PHP and references are somewhat unintuitive. If used appropriately references in the right places can provide large performance improvements or avoid very ugly workarounds and unusual code.
The following will produce an error:
function f(&$v){$v = true;}
f(&$v);
function f($v){$v = true;}
f(&$v);
None of these have to fail as they could follow the rules below but have no doubt been removed or disabled to prevent a lot of legacy confusion.
If they did work, both involve a redundant conversion to reference and the second also involves a redundant conversion back to a scoped contained variable.
The second one used to be possible allowing a reference to be passed to code that wasn't intended to work with references. This is extremely ugly for maintainability.
This will do nothing:
function f($v){$v = true;}
$r = &$v;
f($r);
More specifically, it turns the reference back into a normal variable as you have not asked for a reference.
This will work:
function f(&$v){$v = true;}
f($v);
This sees that you are passing a non-reference but want a reference so turns it into a reference.

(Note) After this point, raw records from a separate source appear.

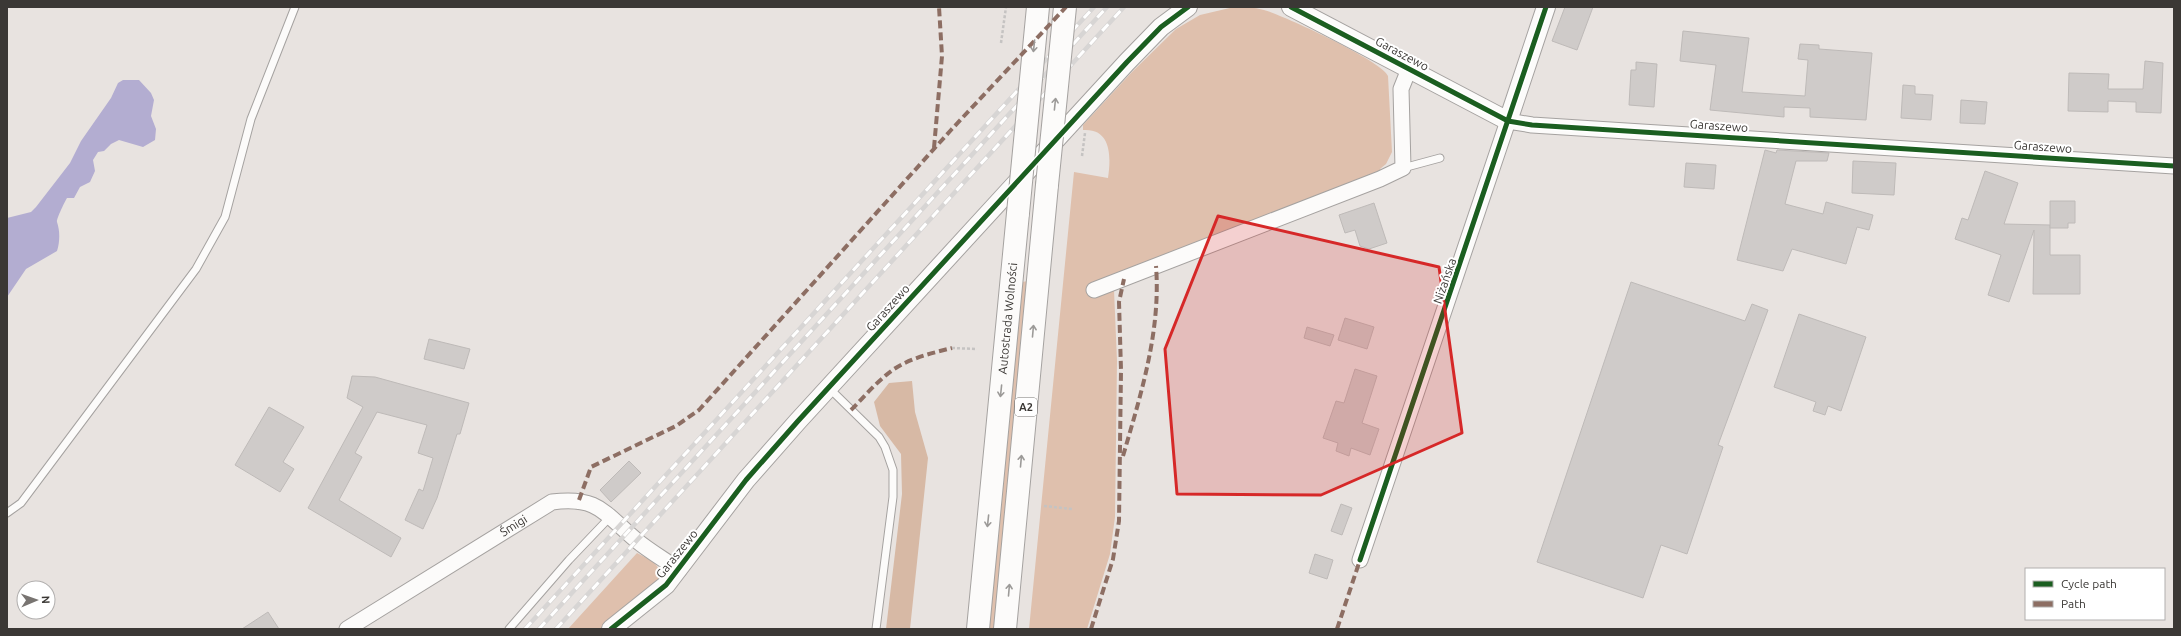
<svg xmlns="http://www.w3.org/2000/svg" width="2181" height="636" font-family="Ubuntu,sans-serif">
<style>
.green{fill:#dfc0ad}
.forest{fill:#d7b9a5}
.water{fill:#b3add1}
.building{fill:#cfcbc9;stroke:#bebab8}
.lines{fill:none;stroke-linecap:round;stroke-linejoin:round}
.service-casing{stroke:#a5a2a0;stroke-width:9}
.minor-casing{stroke:#a5a2a0;stroke-width:17}
.tertiary-casing{stroke:#a5a2a0;stroke-width:20}
.motorway-casing{stroke:#a5a2a0;stroke-width:24}
.path{stroke:#c5c3c2;stroke-width:2.5;stroke-dasharray:3 2;stroke-linecap:butt}
.service{stroke:#fcfbfa;stroke-width:7}
.minor{stroke:#fcfbfa;stroke-width:15}
.tertiary{stroke:#fcfbfa;stroke-width:18}
.motorway{stroke:#fcfbfa;stroke-width:22}
.rail-casing{stroke:#d7d5d4;stroke-width:4.5}
.rail{stroke:#fff;stroke-width:3;stroke-dasharray:9;stroke-linecap:butt}
.motorway-bridge-casing{stroke:#a5a2a0;stroke-width:24;stroke-linecap:butt}
.motorway-bridge{stroke:#fcfbfa;stroke-width:22}
.quiet{stroke:#8d6e63;stroke-width:4;stroke-dasharray:8 4;stroke-linecap:butt}
.cycleway-casing{stroke:#fff;stroke-width:8}
.cycleway{stroke:#1b5e20;stroke-width:5}
.oneway{stroke:#9c9a98}
.marked{fill:#d62828;fill-opacity:0.2;stroke:#d62828;stroke-width:3;stroke-linejoin:round}
.labels{text-anchor:middle;stroke-width:4;stroke-linejoin:round;paint-order:stroke}
.shield{fill:#fff;stroke:#767472;stroke-width:1}
.shield-label{font-size:11px;font-weight:bold;fill:#3b3835}
.street-label{font-size:12px;fill:#3b3835;stroke:#fff}
</style>
<rect width="100%" height="100%" fill="#e8e3e0"/>
<g class="green">
<path d="M1234,7C1244,7 1254,7 1264,10C1283,15 1384,62 1388,76L1392,152L1386,164L1380,169L1381,172L1114,290L1117,361L1115,517L1110,554L1087,629H1029L1074,172L1108,178C1111,158 1112,128 1083,130V125L1132,72L1176,29L1200,15Z"/>
<path d="M1028,281L995,629H988L1022,282Z"/>
<path d="M637,553C650,560 661,563 660,579L642,599L602,629H568Z"/>
</g>
<path class="forest" d="M912,381L915,412L928,458L910,629H886L902,494L901,454L880,426L874,402L889,383Z"/>
<path class="water" d="M123,80H139L151,93L154,100L151,116L156,129L155,140L143,147L119,140L111,144L104,151L98,152L93,160L95,171L90,182L80,187L74,198H67C65,201 56,220 57,222C60,231 60,241 57,251L26,269L7,297V218L31,212L36,207L70,163L81,141L111,98L118,83Z"/>
<g class="building">
<path d="M1565,7H1593L1577,50L1552,41Z"/>
<path d="M1683,31L1749,38L1742,92L1805,96L1808,60L1798,59L1800,44L1819,45V49L1872,53L1866,120L1810,117V108L1784,107V117L1710,110L1716,65L1680,61Z"/>
<path d="M2145,61L2163,63L2161,113L2136,112V102L2108,101V112L2068,111L2069,73L2109,74L2108,89H2143Z"/>
<path d="M1636,62L1657,64L1654,107L1629,105L1631,70H1636Z"/>
<path d="M1903,85L1915,86V94L1933,95L1931,120L1901,118Z"/>
<path d="M1961,100L1987,102L1985,124L1960,123Z"/>
<path d="M1765,150L1776,153L1777,150L1829,153L1827,161H1796L1785,204L1823,214L1826,202L1873,215L1869,230L1857,227L1846,264L1792,249L1783,271L1737,260Z"/>
<path d="M1853,161L1896,163L1894,195L1852,193Z"/>
<path d="M1686,163L1716,165L1714,189L1684,187Z"/>
<path d="M1985,171L2018,183L2004,224L2050,225V255H2080V294H2033L2034,230L2009,302L1988,295L2001,255L1955,239L1962,218L1968,220Z"/>
<path d="M2050,201H2075V223H2068V228H2050Z"/>
<path d="M1374,203L1387,243L1369,249L1360,246L1355,230L1345,233L1339,215Z"/>
<path d="M1631,282L1745,321L1752,304L1768,310L1718,445L1723,447L1687,554L1661,545L1643,598L1537,562Z"/>
<path d="M1799,314L1866,337L1841,411L1828,406L1825,415L1813,411L1816,402L1774,387Z"/>
<path d="M1345,318L1374,327L1367,349L1338,340Z"/>
<path d="M1307,327L1334,335L1330,346L1304,338Z"/>
<path d="M429,339L470,349L464,369L424,359Z"/>
<path d="M1355,369L1377,376L1362,423L1379,429L1370,455L1351,448L1349,456L1336,451L1338,443L1323,438L1336,401L1344,403Z"/>
<path d="M352,376L375,377L469,403L460,434H457L437,498L423,529L405,520L419,489L423,491L433,458L418,453L427,425L377,412L355,453L362,457L339,500L401,538L391,557L308,508L363,407L347,398Z"/>
<path d="M269,407L304,427L283,462L294,469L280,492L235,465Z"/>
<path d="M629,461L641,473L611,502L600,490Z"/>
<path d="M1341,504L1352,508L1342,535L1331,531Z"/>
<path d="M1315,554L1333,560L1327,579L1309,573Z"/>
<path d="M268,612L279,629H242Z"/>
</g>
<g class="lines">
<defs>
<g id="service">
<path d="M1403,168L1440,158"/>
<path d="M829,388L879,437L885,447L893,470V497L876,629"/>
<path d="M7,513L21,503L196,269L225,217L251,119L295,7"/>
<path d="M509,629L569,560L611,516"/>
</g>
<g id="minor">
<path d="M1094,290L1380,179L1403,168L1401,89L1409,69"/>
<path d="M1360,560L1508,121L1532,125L2174,166"/>
<path id="s1" d="M347,629L552,502C598,496 604,513 636,540C649,551 665,560 679,570"/>
</g>
<g id="tertiary">
<path d="M1291,7L1508,121L1546,7"/>
<path d="M611,629L666,585L746,480L798,421L1127,62L1161,27L1188,7"/>
</g>
<g id="motorway">
<path id="s2" d="M978,629L1018,213"/>
<path d="M1005,629L1047,185"/>
</g>
</defs>
<use href="#service" class="service-casing"/>
<use href="#minor" class="minor-casing"/>
<use href="#tertiary" class="tertiary-casing"/>
<use href="#motorway" class="motorway-casing"/>
<g class="path">
<path d="M1001,43L1006,7"/>
<path d="M1082,156L1085,133"/>
<path d="M952,348L977,349"/>
<path d="M1044,506L1072,509"/>
</g>
<use href="#service" class="service"/>
<use href="#minor" class="minor"/>
<use href="#tertiary" class="tertiary"/>
<use href="#motorway" class="motorway"/>
<defs>
<g id="rail">
<path d="M525,629L1094,7"/>
<path d="M539,629L1107,7"/>
<path d="M556,629L1124,7"/>
</g>
</defs>
<use href="#rail" class="rail-casing"/>
<use href="#rail" class="rail"/>
<defs>
<g id="motorway-bridge">
<path d="M1047,185L1065,7"/>
<path d="M1018,213L1038,7"/>
</g>
</defs>
<use href="#motorway-bridge" class="motorway-bridge-casing"/>
<use href="#motorway-bridge" class="motorway-bridge"/>
<g class="quiet">
<path d="M934,148L942,56L939,7"/>
<path d="M851,410C862,399 872,387 884,377C902,360 928,354 952,348"/>
<path d="M1123,456C1141,394 1161,331 1156,266"/>
<path d="M579,500L591,467L676,426L699,410L951,130L1066,7"/>
<path d="M1091,629L1113,559L1119,521L1121,370L1119,302L1124,279"/>
<path d="M1337,629L1360,560"/>
</g>
<defs>
<g id="cycleway">
<path d="M1291,7L1508,121L1532,125L2174,166"/>
<path d="M1360,560L1546,7"/>
<path d="M611,629L666,585L746,480L798,421L1127,62L1161,27L1188,7"/>
</g>
</defs>
<use href="#cycleway" class="cycleway-casing"/>
<use href="#cycleway" class="cycleway"/>
</g>
<defs><path id="oneway-shaft" d="M-6 0H5M1.5-3L5.5 0L1.5 3" fill="none" stroke-width="1.6" stroke-linecap="round" stroke-linejoin="round"/></defs>
<g class="oneway">
<use href="#oneway-shaft" transform="translate(1034 46) rotate(96)"/>
<use href="#oneway-shaft" transform="translate(1055 104) rotate(-84)"/>
<use href="#oneway-shaft" transform="translate(1033 331) rotate(-85)"/>
<use href="#oneway-shaft" transform="translate(1001 391) rotate(96)"/>
<use href="#oneway-shaft" transform="translate(1021 461) rotate(-85)"/>
<use href="#oneway-shaft" transform="translate(988 521) rotate(96)"/>
<use href="#oneway-shaft" transform="translate(1009 590) rotate(-85)"/>
</g>
<path class="marked" d="M1218,216L1439,267L1462,433L1321,495L1177,494L1165,349Z"/>
<g class="labels">
<rect class="shield" x="1015" y="398" width="22" height="18" rx="3"/>
<g class="shield-label">
<text x="1026" y="411">A2</text>
</g>
<g class="street-label">
<text transform="translate(1402 54) rotate(28)" y="4">Garaszewo</text>
<text transform="translate(1719 126) rotate(4)" y="4">Garaszewo</text>
<text transform="translate(2043 147) rotate(4)" y="4">Garaszewo</text>
<text transform="translate(1445 281) rotate(-71)" y="4">Niżańska</text>
<text transform="translate(888 308) rotate(-48)" y="4">Garaszewo</text>
<text dy="4" stroke="none"><textPath href="#s2" startOffset="312">Autostrada Wolności</textPath></text>
<text dy="4" stroke="none"><textPath href="#s1" startOffset="196">Śmigi</textPath></text>
<text transform="translate(677 554) rotate(-51)" y="4">Garaszewo</text>
</g>
</g>
<rect width="2181" height="636" fill="none" stroke="#3b3835" stroke-width="16"/>
<rect x="2025" y="568" width="140" height="52" fill="#ffffff" stroke="#b1afae"/>
<rect x="2033" y="581" width="20" height="6" fill="#1b5e20" stroke="#b1afae"/>
<text x="2061" y="588" font-size="12" fill="#3b3835">Cycle path</text>
<rect x="2033" y="601" width="20" height="6" fill="#8d6e63" stroke="#b1afae"/>
<text x="2061" y="608" font-size="12" fill="#3b3835">Path</text>
<g transform="translate(36 600) rotate(88)"><circle r="19" fill="#ffffff" stroke="#b1afae"/>
<path d="M0-3L7 15L0 10L-7 15Z" fill="#787471"/>
<text y="-6" font-size="11" font-weight="bold" text-anchor="middle" fill="#3b3835">N</text>
</g>
</svg>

What this means is that you can't pass a reference to a function where a reference is not explicitly asked for making it one of the few areas where PHP is strict on passing types or in this case more of a meta type.
If you need more dynamic behaviour this will work:
function f(&$v){$v = true;}
$v = array(false,false,false);
$r = &$v[1];
f($r);
Here it sees that you want a reference and already have a reference so leaves it alone. It may also chain the reference but I doubt this.